I decided to build a compact, yet effective alarm. My demands were:- simple construction, reliable operation, very small power consumption, and, most of all, small size. I started with CMOS logic gates, but was soon forced to abandon the concept after a few unsuccessful attempts. Then I suddenly realized that a simple transistor switch might do the job and I was right.
As you can clearly see from the schematics, the circuit is utterly primitive and consists of two identical transistor switches. Each has its own alarm LED and they’re coupled to a neat 82dB buzzer. The two 1N4148 diodes are used to prevent a signal from one sensor from triggering both LEDs. The sensors used are either wire loops or normally closed reed switches or even a combination of both. You could, for example, tie a wire loop to your suitcase and place a reed switch to the door of your hotel room.
Since this little alarm is intended to be kept in arms reach at all times, there aren’t any provisions for automatic shutdown after a certain period of time. The buzzer will sound until you turn the whole circuit off or connect the wire loop back to the jumpers. The same goes for the two LEDs, each indicating its own zone.

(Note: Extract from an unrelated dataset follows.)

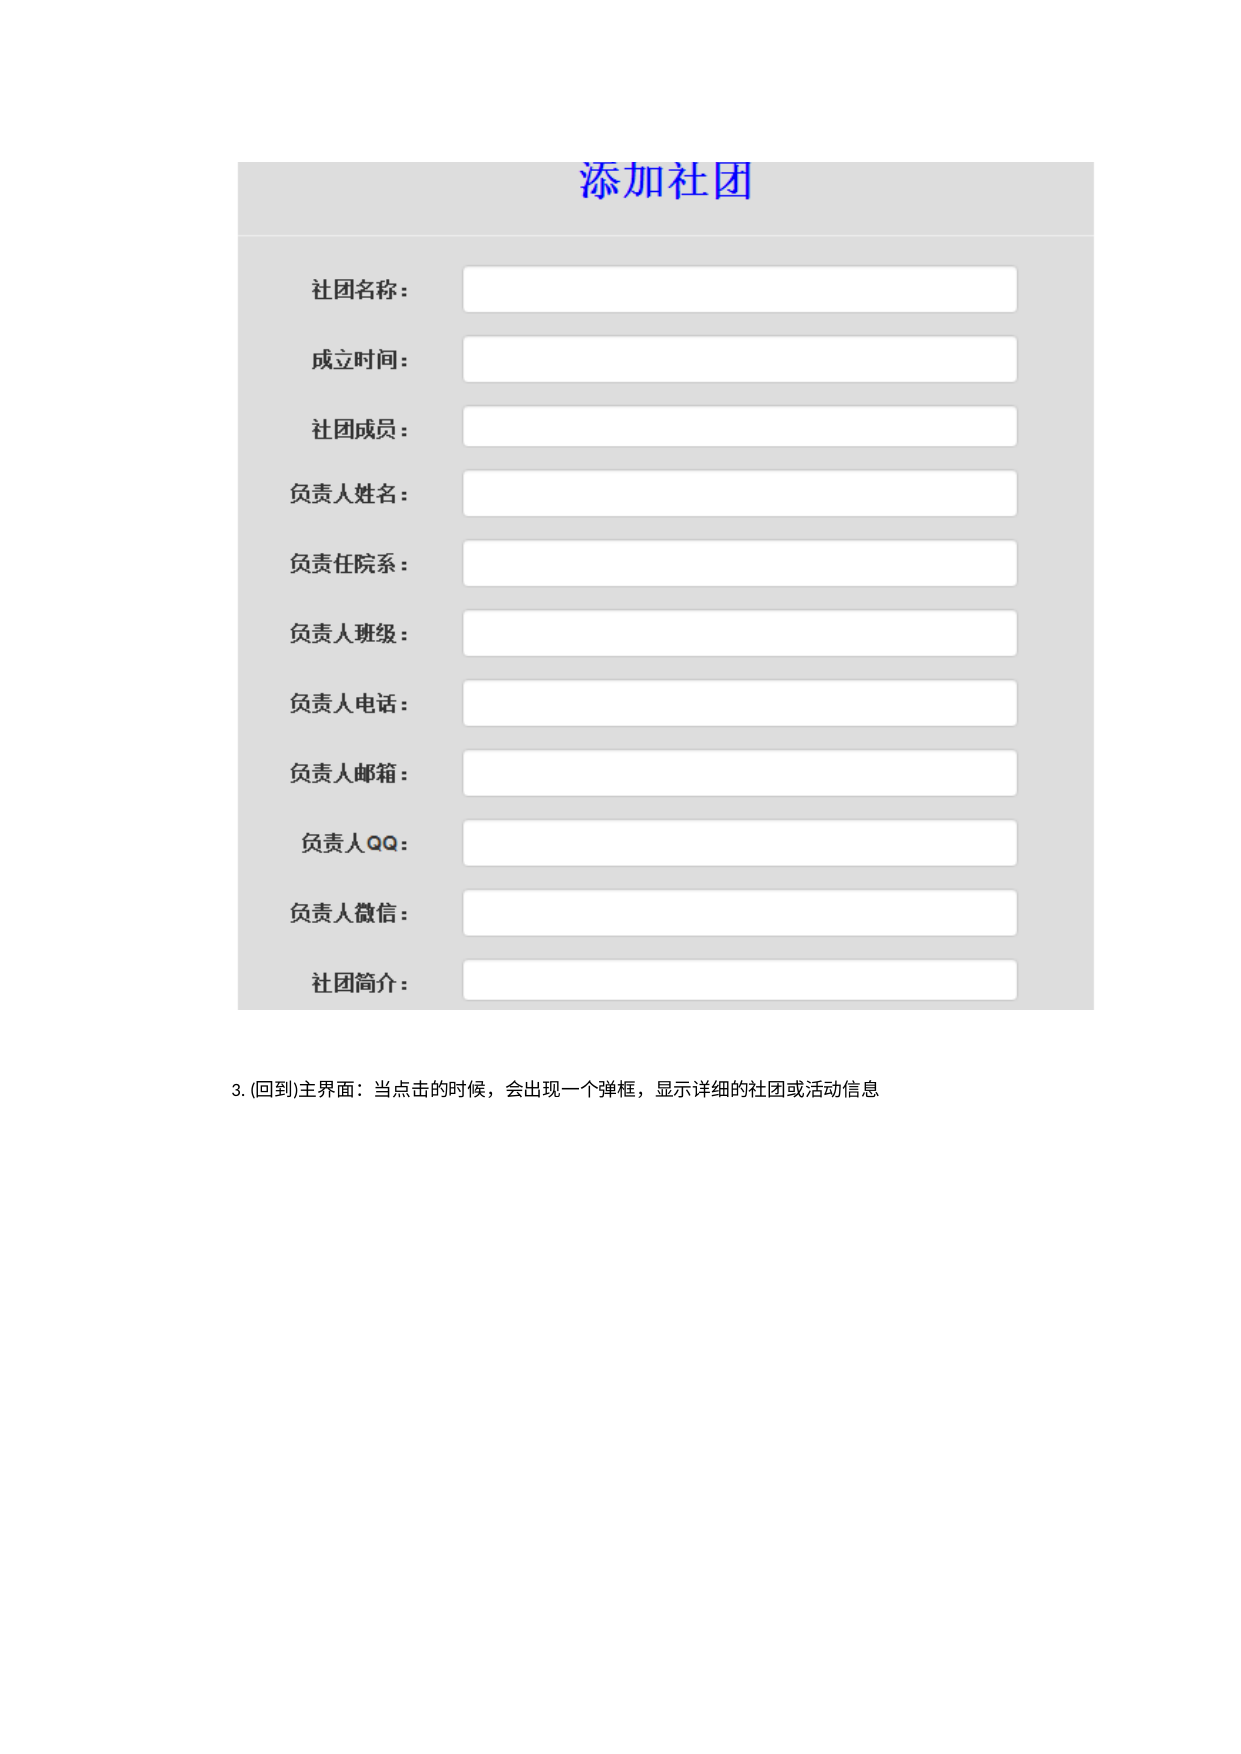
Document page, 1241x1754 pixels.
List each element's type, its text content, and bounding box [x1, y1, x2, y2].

picture [231, 162, 1097, 1010]
list (回到)主界面：当点击的时候，会出现一个弹框，显示详细的社团或活动信息 [187, 1072, 1053, 1104]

Construction is not critical and there aren’t any traps for the novice. The two 100n capacitors aren’t really necessary, I just included them to make sure that there is no noise interference coming from the long wire loops. For transistors, you can use any NPN general-purpose audio amplifiers/switches (BC 107/108/109, BC 237/238, 2N2222, 2N3904…). Assemble the circuit on perf board. Together with the buzzer and a 9V battery, it should easily fit in a pocket-sized plastic box smaller than a pack of cigarettes. A fresh battery should suffice for weeks of continuous operation.